Does Volunteering in an Orphanage Create a Demand for Child Trafficking?

Australian legal scholar Kathryn E van Doore shares a summary of her recent article, “Paper orphans: Exploring child trafficking for the purpose of orphanages,” which appeared in the International Journal of Children’s Rights.

Kathryn writes:

“My research argues that the recruitment of children with biological families into orphanages for the purpose of orphanage tourism should be regarded as a form of child trafficking under international law. The reason that this has not been regarded as a form of child trafficking previously is because to meet the legal requirements of trafficking, the purpose of the act of recruitment must be exploitation. Exploitation is defined as, at a minimum, prostitution, sexual exploitation, forced labour or services, slavery or practices similar to slavery, servitude or the removal of organs. Thus, the argument that recruiting a child into an orphanage is child trafficking has not been an easy fit, and has not been made legally until now.

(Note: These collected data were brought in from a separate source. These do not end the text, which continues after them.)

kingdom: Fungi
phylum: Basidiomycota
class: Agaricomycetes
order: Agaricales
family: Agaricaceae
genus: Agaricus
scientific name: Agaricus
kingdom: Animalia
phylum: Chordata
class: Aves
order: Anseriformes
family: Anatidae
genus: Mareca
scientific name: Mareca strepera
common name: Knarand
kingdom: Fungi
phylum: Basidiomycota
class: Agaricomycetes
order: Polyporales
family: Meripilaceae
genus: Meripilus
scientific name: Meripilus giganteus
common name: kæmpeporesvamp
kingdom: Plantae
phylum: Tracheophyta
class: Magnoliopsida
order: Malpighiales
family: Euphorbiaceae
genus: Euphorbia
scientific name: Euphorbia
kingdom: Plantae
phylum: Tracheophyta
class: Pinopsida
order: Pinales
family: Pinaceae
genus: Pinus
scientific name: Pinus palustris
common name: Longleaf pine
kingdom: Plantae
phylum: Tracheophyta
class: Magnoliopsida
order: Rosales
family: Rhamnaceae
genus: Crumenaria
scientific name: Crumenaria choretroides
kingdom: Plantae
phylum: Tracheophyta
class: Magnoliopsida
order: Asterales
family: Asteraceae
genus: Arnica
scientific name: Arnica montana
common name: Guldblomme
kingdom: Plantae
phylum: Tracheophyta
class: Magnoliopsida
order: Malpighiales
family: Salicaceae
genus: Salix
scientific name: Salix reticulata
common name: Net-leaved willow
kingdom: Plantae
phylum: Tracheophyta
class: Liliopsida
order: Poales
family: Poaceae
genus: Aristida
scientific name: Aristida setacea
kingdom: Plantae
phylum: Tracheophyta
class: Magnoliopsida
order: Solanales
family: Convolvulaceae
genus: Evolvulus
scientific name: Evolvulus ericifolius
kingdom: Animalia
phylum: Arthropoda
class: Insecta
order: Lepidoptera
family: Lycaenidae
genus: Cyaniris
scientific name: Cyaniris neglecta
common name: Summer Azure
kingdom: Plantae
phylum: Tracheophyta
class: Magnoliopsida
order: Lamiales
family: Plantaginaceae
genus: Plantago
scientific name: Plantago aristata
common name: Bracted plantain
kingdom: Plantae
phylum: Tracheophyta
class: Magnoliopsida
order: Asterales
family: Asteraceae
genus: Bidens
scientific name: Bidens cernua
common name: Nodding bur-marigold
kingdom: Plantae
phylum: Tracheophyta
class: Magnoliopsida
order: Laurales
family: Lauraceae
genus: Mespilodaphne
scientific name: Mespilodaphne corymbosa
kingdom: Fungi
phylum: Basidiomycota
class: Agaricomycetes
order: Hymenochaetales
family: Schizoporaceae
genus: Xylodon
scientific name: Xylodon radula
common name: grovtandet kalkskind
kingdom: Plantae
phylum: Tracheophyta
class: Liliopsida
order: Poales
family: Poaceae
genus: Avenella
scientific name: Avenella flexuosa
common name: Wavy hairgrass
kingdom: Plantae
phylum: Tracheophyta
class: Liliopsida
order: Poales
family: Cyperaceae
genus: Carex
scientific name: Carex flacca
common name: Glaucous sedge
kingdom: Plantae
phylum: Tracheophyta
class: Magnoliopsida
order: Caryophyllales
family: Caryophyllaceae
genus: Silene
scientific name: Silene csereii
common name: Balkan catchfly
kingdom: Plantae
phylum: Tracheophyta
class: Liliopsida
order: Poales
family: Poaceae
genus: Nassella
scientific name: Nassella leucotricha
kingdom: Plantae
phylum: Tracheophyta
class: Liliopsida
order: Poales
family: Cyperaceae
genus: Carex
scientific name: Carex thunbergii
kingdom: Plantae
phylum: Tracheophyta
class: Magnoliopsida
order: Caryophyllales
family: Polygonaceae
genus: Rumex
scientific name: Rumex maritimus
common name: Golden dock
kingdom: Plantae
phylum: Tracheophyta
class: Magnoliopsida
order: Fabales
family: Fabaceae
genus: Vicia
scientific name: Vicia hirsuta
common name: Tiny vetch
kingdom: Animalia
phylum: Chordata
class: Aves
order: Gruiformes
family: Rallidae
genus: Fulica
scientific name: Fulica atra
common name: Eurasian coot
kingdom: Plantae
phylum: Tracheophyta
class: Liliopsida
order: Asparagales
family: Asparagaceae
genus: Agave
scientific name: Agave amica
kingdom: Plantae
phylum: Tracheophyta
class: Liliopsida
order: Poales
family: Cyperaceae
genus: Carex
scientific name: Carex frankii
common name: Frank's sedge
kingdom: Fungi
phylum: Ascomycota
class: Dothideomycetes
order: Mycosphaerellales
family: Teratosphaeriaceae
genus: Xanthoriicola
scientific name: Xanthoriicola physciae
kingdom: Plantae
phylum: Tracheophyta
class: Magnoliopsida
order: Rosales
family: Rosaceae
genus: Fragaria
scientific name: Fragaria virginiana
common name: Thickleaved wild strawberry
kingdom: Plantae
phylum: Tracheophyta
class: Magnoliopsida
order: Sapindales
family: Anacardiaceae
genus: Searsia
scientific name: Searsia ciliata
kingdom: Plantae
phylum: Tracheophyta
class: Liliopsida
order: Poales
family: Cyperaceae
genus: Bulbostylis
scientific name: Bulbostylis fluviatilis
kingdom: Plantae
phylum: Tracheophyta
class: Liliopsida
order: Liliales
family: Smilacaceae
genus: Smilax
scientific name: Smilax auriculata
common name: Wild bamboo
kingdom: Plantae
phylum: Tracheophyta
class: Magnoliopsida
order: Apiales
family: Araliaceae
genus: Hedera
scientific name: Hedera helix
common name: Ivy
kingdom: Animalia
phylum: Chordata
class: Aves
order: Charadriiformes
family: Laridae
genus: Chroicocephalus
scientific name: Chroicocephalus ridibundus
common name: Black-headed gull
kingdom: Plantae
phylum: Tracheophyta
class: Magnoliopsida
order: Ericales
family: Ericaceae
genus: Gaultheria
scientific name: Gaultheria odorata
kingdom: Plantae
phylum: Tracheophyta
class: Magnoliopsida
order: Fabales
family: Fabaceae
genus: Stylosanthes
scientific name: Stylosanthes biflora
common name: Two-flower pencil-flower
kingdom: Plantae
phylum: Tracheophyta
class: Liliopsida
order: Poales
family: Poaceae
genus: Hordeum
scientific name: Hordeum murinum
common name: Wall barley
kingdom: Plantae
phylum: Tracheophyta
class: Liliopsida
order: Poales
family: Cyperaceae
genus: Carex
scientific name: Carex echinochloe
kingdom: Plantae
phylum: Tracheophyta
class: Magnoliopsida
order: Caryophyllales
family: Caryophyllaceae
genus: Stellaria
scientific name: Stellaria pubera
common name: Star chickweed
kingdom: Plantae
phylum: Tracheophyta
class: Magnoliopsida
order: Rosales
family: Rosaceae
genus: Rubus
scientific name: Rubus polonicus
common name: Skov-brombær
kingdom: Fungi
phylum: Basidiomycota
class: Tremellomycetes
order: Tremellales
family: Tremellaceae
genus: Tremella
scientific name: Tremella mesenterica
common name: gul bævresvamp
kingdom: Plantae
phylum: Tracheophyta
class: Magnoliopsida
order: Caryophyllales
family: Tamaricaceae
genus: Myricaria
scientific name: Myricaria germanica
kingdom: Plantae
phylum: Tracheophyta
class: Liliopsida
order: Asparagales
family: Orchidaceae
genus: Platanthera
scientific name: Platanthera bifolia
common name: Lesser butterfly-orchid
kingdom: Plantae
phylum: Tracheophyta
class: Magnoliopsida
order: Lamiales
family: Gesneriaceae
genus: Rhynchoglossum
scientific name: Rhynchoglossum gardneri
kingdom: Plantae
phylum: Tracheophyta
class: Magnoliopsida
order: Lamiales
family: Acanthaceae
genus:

I argue that the effects on children of orphanage tourism should be regarded as a form of exploitation. Whilst volunteering in an orphanage is usually regarded as an admirable activity, in fact it causes children a lot of harm. Children in orphanages are often trained to perform traditional dancing and forced to perform for visitors and volunteers. Some children are sent out to beg for funds in bars at night or hand out flyers advertising their orphanage.[13] Some orphanage operators have deliberately kept children malnourished to attract more sympathy and thus more money.[14] Even where orphanages are well run, over sixty years of research tells us that the very process of institutionalization is harmful to a child’s development.[15]

Orphans and orphanages have become a business in some developing nations. My argument is that like any business, the demand for the product, in this case, orphanage tourism, has driven the market. To satisfy the demand, children are taken from families with the promise of education or returning in the future, and manufactured or produced as paper orphans to reside in orphanages and solicit funding. The aim of my research is to illustrate that this unnecessary separation should be categorised as a form of trafficking, with the demand driver for such trafficking into orphanages being orphanage tourism.”